27 I would accept the submission that the applicant’s criminality was not made significantly greater by the deceits he practised on the pawnbroker but I do regard as significant the possession of the other stolen goods not otherwise explained, which originated from the same breaking, entering and stealing.

28 Although minor when viewed in isolation, these offences were the latest in a substantial series of offences. In the circumstances, the statistics do not demonstrate that the sentences were outside the range of his Honour's discretion.

29 The attention of the court was drawn to the remarks of Wood CJ at CL in Regina v Fernando & Anor [1999] NSW CCA 66 and several other cases which have commented upon the principles which apply in sentencing persons of aboriginal and Torres Strait Islander descent, as this applicant is, with regard to the deprived circumstances and denial of opportunities which often accompany such offenders.

30 The attention of the sentencing judge was called to the applicant's personal and family history. He had had an unfortunate life. His father was violent and an alcoholic. His brother was killed when they were both young. Like many such people, he took to the use of illegal drugs fairly early in his life.

31 It was submitted that it ought to be concluded that his Honour had failed to take into account the principles explained in Fernando and the other cases. That conclusion can be reached only by inference from the lengths of the sentences themselves, for his Honour took the trouble to refer to the submissions in the case and to state that he had taken the principles into account. Like all the other submissions, this one comes down to one that the very lengths of the sentences imposed demonstrate error.

32 One of the things that his Honour concluded was that there were prospects of rehabilitation.
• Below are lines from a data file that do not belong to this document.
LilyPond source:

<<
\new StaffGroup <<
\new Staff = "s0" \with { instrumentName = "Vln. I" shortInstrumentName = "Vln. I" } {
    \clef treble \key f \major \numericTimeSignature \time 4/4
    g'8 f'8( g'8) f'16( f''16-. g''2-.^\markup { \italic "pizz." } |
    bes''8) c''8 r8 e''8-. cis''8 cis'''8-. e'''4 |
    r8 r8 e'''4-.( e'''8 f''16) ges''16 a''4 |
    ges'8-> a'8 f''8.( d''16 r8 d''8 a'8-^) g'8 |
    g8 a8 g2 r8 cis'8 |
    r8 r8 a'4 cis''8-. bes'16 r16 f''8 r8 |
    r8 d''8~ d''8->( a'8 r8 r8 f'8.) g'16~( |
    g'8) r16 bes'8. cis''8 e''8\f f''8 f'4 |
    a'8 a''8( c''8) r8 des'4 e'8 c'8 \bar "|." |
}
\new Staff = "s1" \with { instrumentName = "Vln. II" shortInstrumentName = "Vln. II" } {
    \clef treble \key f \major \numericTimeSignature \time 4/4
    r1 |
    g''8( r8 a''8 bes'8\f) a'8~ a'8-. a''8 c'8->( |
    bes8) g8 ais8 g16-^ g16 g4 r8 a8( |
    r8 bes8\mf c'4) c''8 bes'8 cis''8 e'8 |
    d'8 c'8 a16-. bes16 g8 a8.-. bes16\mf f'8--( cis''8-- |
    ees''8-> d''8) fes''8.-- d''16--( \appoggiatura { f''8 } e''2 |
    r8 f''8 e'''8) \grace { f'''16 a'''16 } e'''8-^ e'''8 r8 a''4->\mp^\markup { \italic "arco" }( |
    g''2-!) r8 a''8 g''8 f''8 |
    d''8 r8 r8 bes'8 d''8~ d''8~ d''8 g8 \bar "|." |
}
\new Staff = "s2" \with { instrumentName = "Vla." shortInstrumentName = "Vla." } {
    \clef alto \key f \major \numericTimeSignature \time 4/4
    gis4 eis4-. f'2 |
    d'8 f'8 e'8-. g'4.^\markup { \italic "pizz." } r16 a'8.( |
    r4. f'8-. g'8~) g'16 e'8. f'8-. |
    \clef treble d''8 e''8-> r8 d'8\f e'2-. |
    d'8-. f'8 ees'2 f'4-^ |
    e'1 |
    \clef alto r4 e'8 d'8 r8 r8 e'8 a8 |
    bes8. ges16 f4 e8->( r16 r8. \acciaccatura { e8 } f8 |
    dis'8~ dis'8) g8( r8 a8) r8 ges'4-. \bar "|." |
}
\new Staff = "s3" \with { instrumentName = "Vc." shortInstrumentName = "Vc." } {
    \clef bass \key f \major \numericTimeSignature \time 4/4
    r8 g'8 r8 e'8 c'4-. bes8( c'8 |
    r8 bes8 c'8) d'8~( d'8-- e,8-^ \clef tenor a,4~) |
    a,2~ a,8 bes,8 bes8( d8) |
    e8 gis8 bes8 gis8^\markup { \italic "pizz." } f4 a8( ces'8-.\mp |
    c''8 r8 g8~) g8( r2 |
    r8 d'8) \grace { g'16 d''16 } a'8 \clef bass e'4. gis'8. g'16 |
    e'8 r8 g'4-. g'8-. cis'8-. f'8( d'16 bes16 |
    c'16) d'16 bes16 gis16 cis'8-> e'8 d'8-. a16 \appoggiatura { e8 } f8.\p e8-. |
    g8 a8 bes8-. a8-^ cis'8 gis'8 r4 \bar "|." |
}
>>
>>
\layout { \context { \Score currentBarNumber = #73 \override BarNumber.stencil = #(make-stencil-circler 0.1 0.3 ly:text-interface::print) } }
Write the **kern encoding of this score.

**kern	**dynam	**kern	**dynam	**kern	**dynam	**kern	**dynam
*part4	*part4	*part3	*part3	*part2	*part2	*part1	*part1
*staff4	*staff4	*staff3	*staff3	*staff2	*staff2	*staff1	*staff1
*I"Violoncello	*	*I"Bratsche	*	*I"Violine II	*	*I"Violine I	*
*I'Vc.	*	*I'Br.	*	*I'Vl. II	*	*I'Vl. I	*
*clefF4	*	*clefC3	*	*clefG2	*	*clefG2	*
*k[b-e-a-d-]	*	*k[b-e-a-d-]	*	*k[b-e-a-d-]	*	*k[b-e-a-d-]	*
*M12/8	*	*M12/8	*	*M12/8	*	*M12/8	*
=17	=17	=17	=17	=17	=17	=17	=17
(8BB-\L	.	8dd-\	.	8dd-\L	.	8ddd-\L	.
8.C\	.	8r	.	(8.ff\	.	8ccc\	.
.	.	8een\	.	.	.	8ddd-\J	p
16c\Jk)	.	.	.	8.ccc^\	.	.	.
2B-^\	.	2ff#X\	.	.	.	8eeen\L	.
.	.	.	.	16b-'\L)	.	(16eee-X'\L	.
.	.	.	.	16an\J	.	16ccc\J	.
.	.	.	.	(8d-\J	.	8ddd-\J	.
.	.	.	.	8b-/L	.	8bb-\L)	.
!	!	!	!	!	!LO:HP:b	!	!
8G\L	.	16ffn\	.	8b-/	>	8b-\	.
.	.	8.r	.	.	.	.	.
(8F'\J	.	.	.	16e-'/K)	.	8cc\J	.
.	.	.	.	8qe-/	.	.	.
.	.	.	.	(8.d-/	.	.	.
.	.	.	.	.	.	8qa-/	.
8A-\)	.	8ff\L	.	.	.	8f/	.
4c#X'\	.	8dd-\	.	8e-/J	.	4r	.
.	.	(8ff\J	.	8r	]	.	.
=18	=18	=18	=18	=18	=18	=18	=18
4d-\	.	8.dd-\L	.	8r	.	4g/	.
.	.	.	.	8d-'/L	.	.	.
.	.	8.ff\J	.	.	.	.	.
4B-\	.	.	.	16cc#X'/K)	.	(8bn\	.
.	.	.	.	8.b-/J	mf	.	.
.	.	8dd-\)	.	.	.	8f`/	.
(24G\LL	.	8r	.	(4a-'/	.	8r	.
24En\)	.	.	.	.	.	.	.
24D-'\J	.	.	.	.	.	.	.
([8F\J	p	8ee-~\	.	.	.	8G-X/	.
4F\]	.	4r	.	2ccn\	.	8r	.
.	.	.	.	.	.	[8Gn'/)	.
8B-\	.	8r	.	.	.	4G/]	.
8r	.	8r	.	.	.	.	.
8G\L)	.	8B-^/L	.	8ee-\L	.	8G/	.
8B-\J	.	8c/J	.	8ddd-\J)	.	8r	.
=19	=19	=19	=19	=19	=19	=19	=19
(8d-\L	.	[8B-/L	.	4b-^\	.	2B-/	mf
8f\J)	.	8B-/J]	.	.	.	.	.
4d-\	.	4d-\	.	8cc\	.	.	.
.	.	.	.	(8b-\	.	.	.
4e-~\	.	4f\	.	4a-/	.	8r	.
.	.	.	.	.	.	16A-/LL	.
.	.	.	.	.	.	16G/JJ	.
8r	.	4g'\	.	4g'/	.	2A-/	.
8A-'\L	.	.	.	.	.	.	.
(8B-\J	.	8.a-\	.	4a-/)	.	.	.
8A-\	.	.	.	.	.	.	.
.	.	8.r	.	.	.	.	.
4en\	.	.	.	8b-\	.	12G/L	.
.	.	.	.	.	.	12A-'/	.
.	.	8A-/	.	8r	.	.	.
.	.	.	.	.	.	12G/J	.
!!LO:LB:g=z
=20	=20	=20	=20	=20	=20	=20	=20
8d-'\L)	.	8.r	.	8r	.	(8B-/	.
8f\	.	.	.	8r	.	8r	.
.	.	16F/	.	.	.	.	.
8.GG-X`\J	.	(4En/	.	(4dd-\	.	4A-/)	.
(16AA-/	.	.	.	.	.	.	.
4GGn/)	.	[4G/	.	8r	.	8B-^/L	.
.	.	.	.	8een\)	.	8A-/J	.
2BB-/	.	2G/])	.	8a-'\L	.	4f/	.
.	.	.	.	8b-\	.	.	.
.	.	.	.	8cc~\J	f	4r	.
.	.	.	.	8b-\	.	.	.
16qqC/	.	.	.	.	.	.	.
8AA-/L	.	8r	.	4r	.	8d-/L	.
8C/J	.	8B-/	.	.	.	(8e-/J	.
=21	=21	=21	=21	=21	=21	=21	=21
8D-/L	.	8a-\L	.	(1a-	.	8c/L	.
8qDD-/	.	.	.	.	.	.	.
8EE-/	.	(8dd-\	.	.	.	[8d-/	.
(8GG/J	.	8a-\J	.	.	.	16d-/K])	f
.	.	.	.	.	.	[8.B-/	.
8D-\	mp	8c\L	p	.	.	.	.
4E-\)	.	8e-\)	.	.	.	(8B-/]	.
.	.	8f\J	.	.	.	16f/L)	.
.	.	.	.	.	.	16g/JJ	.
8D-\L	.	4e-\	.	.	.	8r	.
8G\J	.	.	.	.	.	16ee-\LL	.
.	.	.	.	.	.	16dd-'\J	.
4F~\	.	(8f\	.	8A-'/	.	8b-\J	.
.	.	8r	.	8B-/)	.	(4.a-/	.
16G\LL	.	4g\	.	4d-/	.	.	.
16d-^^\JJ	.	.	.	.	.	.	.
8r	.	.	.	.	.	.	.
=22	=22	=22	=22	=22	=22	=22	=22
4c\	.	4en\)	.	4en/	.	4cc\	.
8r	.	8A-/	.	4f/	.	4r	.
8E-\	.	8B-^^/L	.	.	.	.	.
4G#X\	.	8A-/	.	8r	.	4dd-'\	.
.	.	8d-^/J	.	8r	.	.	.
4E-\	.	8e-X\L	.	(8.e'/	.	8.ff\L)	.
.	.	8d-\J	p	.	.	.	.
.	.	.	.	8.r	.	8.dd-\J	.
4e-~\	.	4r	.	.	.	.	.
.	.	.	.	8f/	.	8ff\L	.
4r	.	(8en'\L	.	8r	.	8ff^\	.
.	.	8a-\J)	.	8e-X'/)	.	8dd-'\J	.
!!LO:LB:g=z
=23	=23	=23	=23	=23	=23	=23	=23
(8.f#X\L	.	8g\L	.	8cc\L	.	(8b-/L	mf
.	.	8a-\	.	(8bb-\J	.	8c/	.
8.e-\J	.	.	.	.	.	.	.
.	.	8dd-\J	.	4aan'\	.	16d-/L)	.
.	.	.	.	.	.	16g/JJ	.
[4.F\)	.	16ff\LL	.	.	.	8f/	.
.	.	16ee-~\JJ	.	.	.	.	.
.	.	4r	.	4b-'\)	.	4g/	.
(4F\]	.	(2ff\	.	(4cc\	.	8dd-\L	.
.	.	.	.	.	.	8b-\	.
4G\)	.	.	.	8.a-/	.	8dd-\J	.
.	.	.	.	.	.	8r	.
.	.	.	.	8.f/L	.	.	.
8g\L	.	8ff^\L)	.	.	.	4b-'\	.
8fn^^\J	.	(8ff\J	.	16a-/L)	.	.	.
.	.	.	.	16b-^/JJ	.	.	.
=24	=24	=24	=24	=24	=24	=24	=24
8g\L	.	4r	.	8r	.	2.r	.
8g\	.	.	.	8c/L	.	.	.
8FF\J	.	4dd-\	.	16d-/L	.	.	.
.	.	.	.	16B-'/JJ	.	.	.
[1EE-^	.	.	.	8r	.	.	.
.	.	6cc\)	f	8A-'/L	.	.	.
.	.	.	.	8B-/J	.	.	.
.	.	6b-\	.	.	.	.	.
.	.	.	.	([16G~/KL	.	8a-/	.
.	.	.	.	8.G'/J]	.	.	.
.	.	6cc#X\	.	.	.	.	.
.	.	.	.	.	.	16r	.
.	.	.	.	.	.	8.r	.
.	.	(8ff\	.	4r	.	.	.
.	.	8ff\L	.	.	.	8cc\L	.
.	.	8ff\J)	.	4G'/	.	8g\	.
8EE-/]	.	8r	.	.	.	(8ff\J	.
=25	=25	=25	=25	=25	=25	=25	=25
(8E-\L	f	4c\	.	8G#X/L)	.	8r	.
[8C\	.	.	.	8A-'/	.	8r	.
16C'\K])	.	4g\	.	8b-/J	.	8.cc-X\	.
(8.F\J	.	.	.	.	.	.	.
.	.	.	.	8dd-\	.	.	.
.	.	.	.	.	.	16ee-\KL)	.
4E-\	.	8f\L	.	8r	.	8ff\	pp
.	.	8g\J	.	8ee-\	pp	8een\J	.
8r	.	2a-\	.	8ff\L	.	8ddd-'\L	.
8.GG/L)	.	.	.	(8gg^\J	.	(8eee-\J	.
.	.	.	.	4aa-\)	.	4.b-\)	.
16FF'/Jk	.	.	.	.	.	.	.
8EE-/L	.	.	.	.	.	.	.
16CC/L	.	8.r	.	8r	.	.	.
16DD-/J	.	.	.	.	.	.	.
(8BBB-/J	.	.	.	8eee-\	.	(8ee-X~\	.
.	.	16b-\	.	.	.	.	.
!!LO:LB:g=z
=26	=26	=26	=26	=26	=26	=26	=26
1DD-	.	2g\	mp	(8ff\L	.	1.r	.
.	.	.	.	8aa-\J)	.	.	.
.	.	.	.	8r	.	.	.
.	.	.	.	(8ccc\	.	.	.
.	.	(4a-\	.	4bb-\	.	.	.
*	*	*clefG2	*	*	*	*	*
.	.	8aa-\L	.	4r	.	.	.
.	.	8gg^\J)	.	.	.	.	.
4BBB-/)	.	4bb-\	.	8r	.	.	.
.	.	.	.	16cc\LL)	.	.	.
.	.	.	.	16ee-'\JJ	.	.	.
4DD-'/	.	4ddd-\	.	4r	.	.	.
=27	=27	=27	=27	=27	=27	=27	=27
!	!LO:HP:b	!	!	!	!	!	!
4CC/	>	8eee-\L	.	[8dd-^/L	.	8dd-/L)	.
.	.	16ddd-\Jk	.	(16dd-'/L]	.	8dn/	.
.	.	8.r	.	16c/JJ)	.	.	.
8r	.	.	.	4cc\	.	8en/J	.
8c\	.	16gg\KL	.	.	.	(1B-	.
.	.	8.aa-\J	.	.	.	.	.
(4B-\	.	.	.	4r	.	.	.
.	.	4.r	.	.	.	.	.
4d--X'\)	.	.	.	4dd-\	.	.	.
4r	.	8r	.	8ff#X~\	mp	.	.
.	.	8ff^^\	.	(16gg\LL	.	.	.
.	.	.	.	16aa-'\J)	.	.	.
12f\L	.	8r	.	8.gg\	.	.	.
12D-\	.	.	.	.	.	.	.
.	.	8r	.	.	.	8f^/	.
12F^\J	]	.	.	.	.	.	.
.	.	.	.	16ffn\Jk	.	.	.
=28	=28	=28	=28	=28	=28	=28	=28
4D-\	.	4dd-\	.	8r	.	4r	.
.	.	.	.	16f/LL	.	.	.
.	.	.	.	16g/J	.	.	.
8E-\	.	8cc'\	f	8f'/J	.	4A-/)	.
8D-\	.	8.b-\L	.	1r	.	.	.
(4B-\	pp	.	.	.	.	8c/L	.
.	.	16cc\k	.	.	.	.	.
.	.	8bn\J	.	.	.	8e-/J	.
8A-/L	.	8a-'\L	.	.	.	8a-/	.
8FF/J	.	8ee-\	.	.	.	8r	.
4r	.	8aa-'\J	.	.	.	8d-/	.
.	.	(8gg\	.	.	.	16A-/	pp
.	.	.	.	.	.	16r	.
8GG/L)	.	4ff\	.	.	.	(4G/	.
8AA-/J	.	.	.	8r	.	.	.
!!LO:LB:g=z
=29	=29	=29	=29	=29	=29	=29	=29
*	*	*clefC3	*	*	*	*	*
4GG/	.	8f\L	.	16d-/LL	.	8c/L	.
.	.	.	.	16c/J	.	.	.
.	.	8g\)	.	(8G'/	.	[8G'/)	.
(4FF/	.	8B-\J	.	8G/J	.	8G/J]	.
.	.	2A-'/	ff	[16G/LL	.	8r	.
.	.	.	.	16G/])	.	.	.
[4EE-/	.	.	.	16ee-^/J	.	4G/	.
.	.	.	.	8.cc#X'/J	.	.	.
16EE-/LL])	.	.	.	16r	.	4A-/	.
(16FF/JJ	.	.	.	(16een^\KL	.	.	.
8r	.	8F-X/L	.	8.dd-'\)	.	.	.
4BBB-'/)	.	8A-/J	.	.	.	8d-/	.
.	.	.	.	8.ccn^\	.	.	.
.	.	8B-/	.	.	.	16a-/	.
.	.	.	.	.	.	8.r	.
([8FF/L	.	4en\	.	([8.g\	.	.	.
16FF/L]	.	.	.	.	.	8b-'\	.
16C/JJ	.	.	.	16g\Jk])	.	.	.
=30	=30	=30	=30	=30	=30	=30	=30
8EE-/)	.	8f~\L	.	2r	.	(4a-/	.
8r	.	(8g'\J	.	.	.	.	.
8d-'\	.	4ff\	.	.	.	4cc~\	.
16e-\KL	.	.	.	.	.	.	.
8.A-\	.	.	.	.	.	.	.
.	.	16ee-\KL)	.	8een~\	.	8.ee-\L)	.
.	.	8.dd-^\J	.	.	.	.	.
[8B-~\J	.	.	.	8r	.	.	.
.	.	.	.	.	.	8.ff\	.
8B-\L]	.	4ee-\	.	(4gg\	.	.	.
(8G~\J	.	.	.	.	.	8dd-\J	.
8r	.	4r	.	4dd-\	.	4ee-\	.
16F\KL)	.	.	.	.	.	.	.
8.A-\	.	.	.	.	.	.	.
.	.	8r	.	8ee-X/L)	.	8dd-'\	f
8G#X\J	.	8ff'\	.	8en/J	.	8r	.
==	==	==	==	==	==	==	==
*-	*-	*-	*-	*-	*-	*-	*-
His Honour observed that it appeared to him that the applicant had reached the crossroads. His Honour may very well have taken the view that simply to impose another short sentence, as had been unsuccessfully done a number of times in the recent past in the Local Court, would go nowhere at all to ensuring that this applicant turned the corner at this crossroads.

33 His Honour took the view, and in my view was entitled to take the view, that a substantial period of time on parole was necessary in order to try and solve the problem and stop the applicant offending. That could only be done, of course, if a substantial period of imprisonment was imposed. One can scarcely see how it would be possible with the sentences as short as 12 months.

34 Accordingly, it seems to me that there were sound reasons why his Honour should impose the sentences he imposed. It has not been demonstrated to my mind that they fell outside the proper range of his Honour's sentencing discretion.

35 I would grant leave to appeal but would dismiss the appeal.

36 KIRBY J: I agree with the order proposed and the reasons given.

37 BARR J: The orders of the court are as I have proposed.